28 Janeiro 2022, 00:07

Prisioneiro palestiniano termina greve de 140 dias após chegar a acordo com Israel

LUSA Autor
Agência de notícias de Portugal

Jerusalém, Israel, 04 jan 2022 (Lusa) — Um prisioneiro palestiniano concordou hoje terminar uma greve de fome de 140 dias, que serviu para protestar contra sua detenção sem acusação, após chegar a um acordo com Israel para ser libertado em fevereiro, disse o seu advogado.


Hisham Abu Hawash, de 40 anos, pai de cinco filhos e membro do grupo Jihad Islâmica, está entre os vários palestinianos que fizeram greve de fome para protestar contra serem mantidos sob “detenção administrativos”, uma medida polémica que Israel diz ser necessária para segurança.


O seu advogado, Jawad Boulos, disse que concordou em finalizar a greve de fome depois de Israel ter-se comprometido a libertá-lo em 26 de fevereiro. As autoridades israelitas ainda não comentaram o assunto.


Os palestinianos protestaram na Cisjordânia ocupada e em Gaza em apoio a Abu Hawash e a Jihad Islâmica ameaçou com uma ação militar contra Israel se o prisioneiro acabasse por morrer.


A Organização para a Cooperação Islâmica (OCI), um grupo de 57 estados de maioria muçulmana com sede na Arábia Saudita, emitiu uma rara declaração a expressar “grande preocupação” com a sua condição.

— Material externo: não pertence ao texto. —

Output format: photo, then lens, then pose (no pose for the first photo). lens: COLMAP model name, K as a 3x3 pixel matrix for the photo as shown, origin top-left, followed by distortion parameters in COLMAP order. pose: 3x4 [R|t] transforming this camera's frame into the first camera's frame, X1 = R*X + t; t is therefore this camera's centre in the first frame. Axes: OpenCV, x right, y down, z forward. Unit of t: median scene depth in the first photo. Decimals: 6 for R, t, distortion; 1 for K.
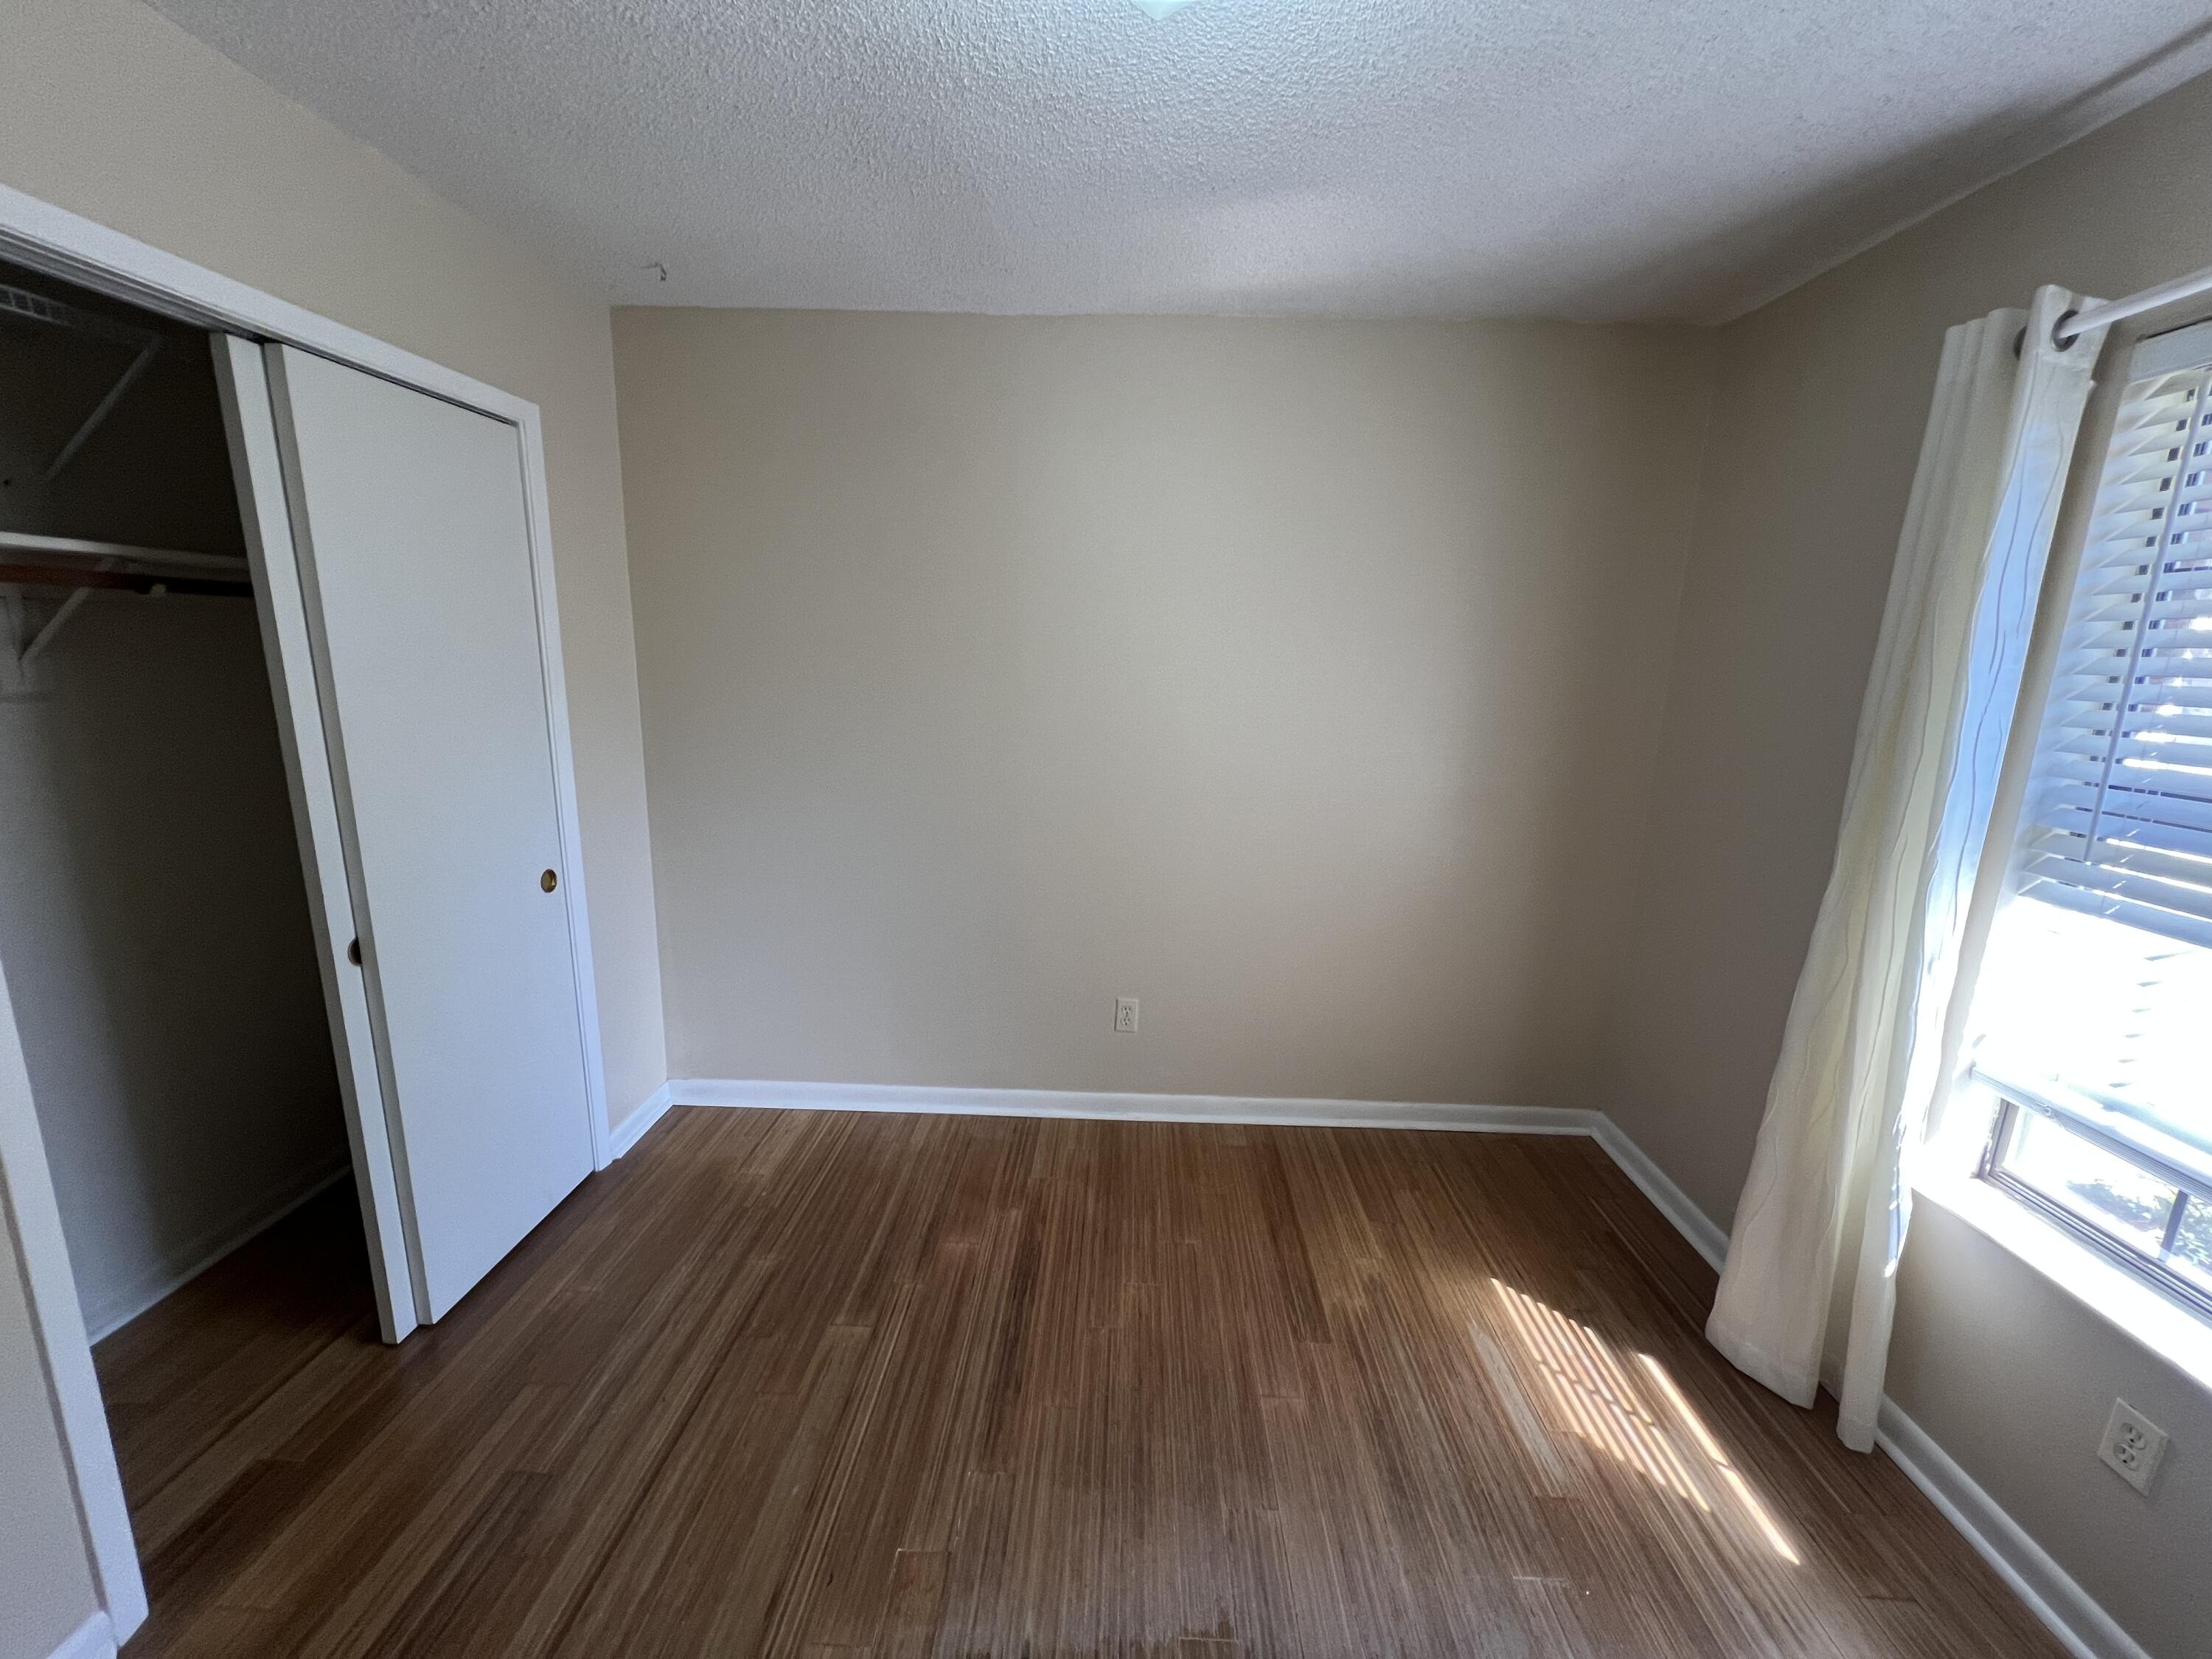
lens RADIAL K [[887.6, 0, 1106.8], [0, 887.6, 832.3], [0, 0, 1]] dist [-0.000662, 0.000876]
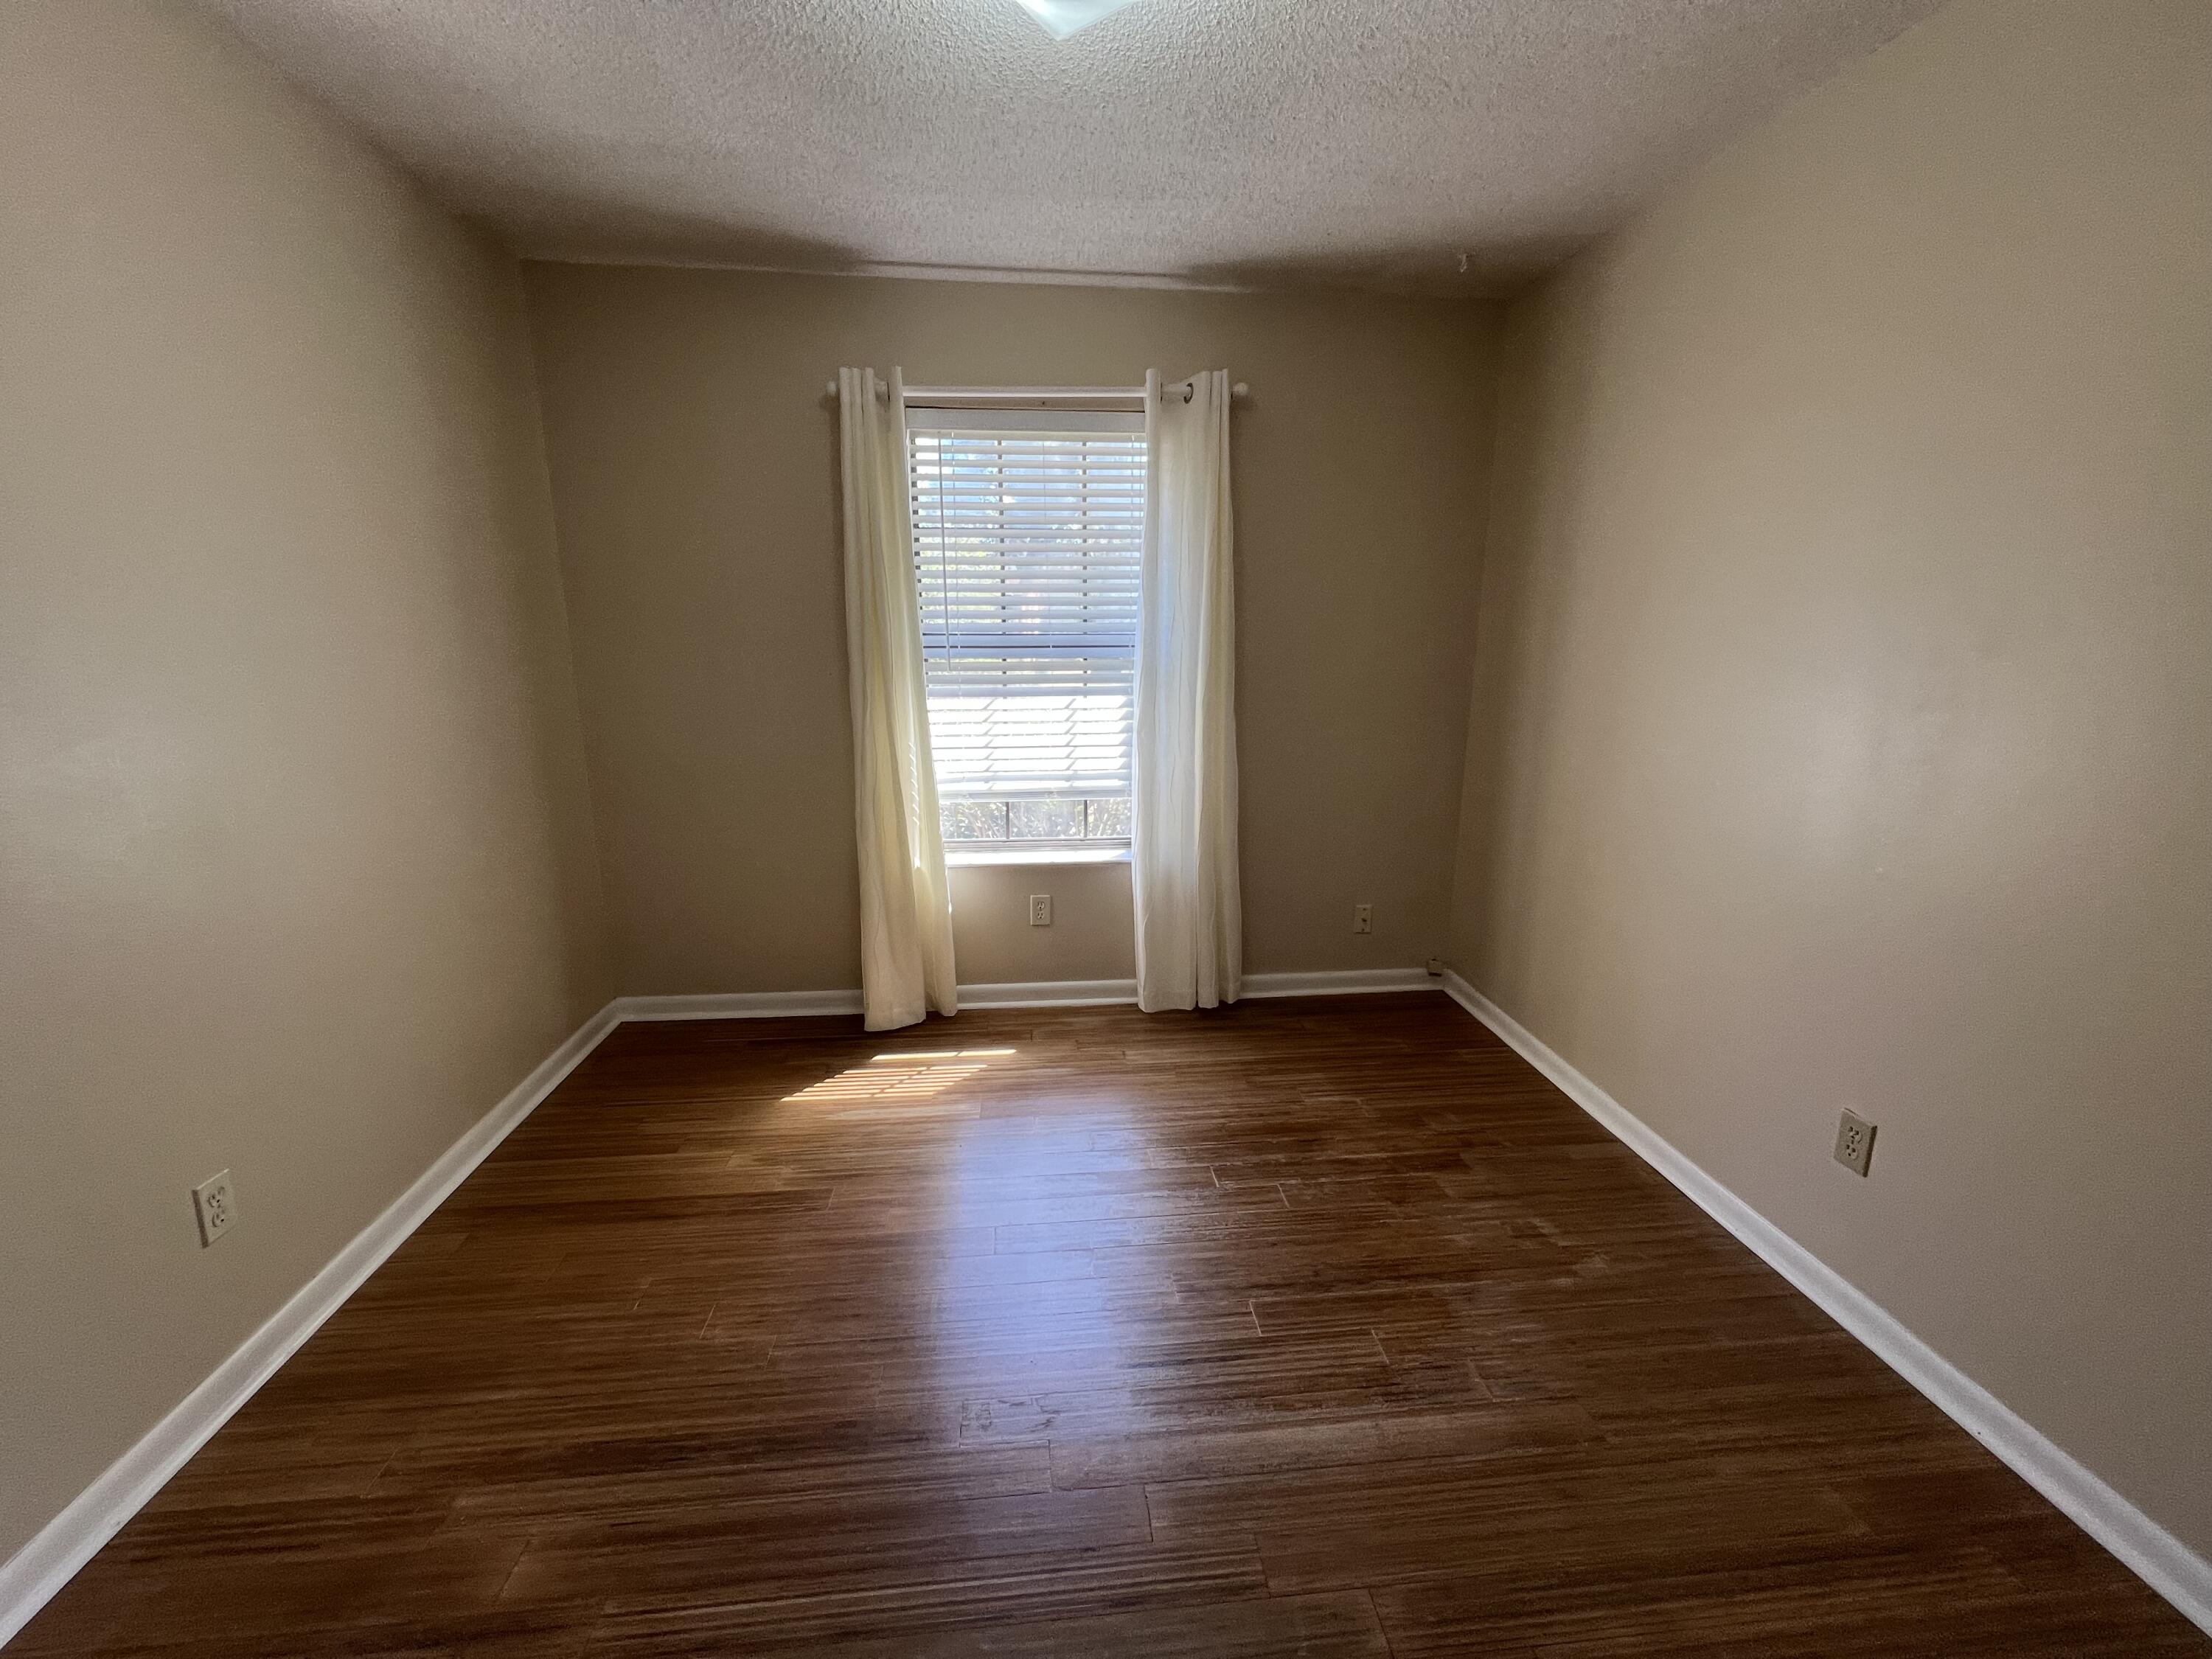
lens RADIAL K [[887.6, 0, 1106.8], [0, 887.6, 832.3], [0, 0, 1]] dist [-0.000662, 0.000876]
pose [[-0.124950, -0.249965, 0.960159, -0.690897], [0.200612, 0.941389, 0.271185, -0.068241], [-0.971670, 0.226504, -0.067480, 0.601408]]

O Clube de Prisioneiros Palestinianos, que representa os antigos e os atuais prisioneiros de origem palestiniana, saudou a greve como uma vitória. O relatório disse que Abu Hawash já havia passado oito anos em prisões israelitas, mais de metade deles em detenção administrativa.


Os 2,5 milhões de palestinianos que vivem na Cisjordânia ocupada estão sujeitos aos tribunais militares israelitas, enquanto os colonos judeus, no mesmo território, estão dependentes do sistema de justiça civil de Israel.


Israel ocupou a Cisjordânia na guerra no Médio Oriente em 1967 e os palestinianos querem que o território forme a parte central do seu futuro estado.


Sob detenção administrativa, que raramente é usada contra judeus, os suspeitos podem ser detidos durante vários meses ou anos sem serem acusados ou sem provas contra eles. Israel considera a Jihad Islâmica, que matou vários israelitas, um grupo terrorista.


Israel diz que a detenção administrativa é necessária para impedir ataques e deter militantes perigosos, sem revelar fontes de inteligência sensíveis.


Grupos israelitas e internacionais de direitos humanos dizem que prática nega às pessoas o direito ao devido processo. Centenas de palestinianos são mantidos em detenção administrativa a qualquer momento.


Os palestinianos em greve de fome são transferidos para hospitais israelitas sob vigilância conforme o agravamento do seu estado de saúde. Os médicos dão-lhes água e recomendam que tomem vitaminas, o que é recusado por muitos.


Fotografias que circularam ‘online’ nos últimos dias, mostraram Abu Hawash numa cama de hospital, com o rosto pálido e tenso.


A falta de vítimas de uma greve de fome prolongada pode causa danos neurológicos irreparáveis, e muitos ex-grevistas palestinianos dizem que têm lutado para retomar uma vida normal depois de serem libertados.